• **Text extract**:
______________________________
A great number of studies have reported properties of polymer nanocomposites reinforced by CNCs [28-33]. Although most of the CNC-based polymer composites have shown a significant improvement in mechanical and barrier properties, their thermal properties compared to the neat polymers are discrepant and still poorly understood. Inconsistencies in the results published may be explained by different characteristics of polymers used for composite preparation. The starting polymer can vary greatly in properties (molecular weight, degree of hydrolysis, degree of crystallinity, etc). Furthermore, thermal behavior of the composites depends also on CNC properties, i.e., the origin, preparation conditions, distribution homogeneity in polymer matrix, etc. To the best of our knowledge, no attempts have been made in the literature to conduct a side-by-side comparison between thermal and mechanical properties of polymer composites reinforced by sulfuric acid-hydrolyzed and TEMPO-oxidized nanocellulose.

In this work, we present results on the effect of sulfuric acid-hydrolyzed and TEMPO-oxidized nanocellulose on mechanical and thermal properties of water-soluble polymer composites.
______________________________
• **Listed entries**:

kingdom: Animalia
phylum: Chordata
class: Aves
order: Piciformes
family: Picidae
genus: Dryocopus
______________________________
• **Task directions**: Copy out the passage on nanocellulose-reinforced polymer composites above, word for word and in full.

• **Solution below**:
A great number of studies have reported properties of polymer nanocomposites reinforced by CNCs [28-33]. Although most of the CNC-based polymer composites have shown a significant improvement in mechanical and barrier properties, their thermal properties compared to the neat polymers are discrepant and still poorly understood. Inconsistencies in the results published may be explained by different characteristics of polymers used for composite preparation. The starting polymer can vary greatly in properties (molecular weight, degree of hydrolysis, degree of crystallinity, etc). Furthermore, thermal behavior of the composites depends also on CNC properties, i.e., the origin, preparation conditions, distribution homogeneity in polymer matrix, etc. To the best of our knowledge, no attempts have been made in the literature to conduct a side-by-side comparison between thermal and mechanical properties of polymer composites reinforced by sulfuric acid-hydrolyzed and TEMPO-oxidized nanocellulose.

In this work, we present results on the effect of sulfuric acid-hydrolyzed and TEMPO-oxidized nanocellulose on mechanical and thermal properties of water-soluble polymer composites.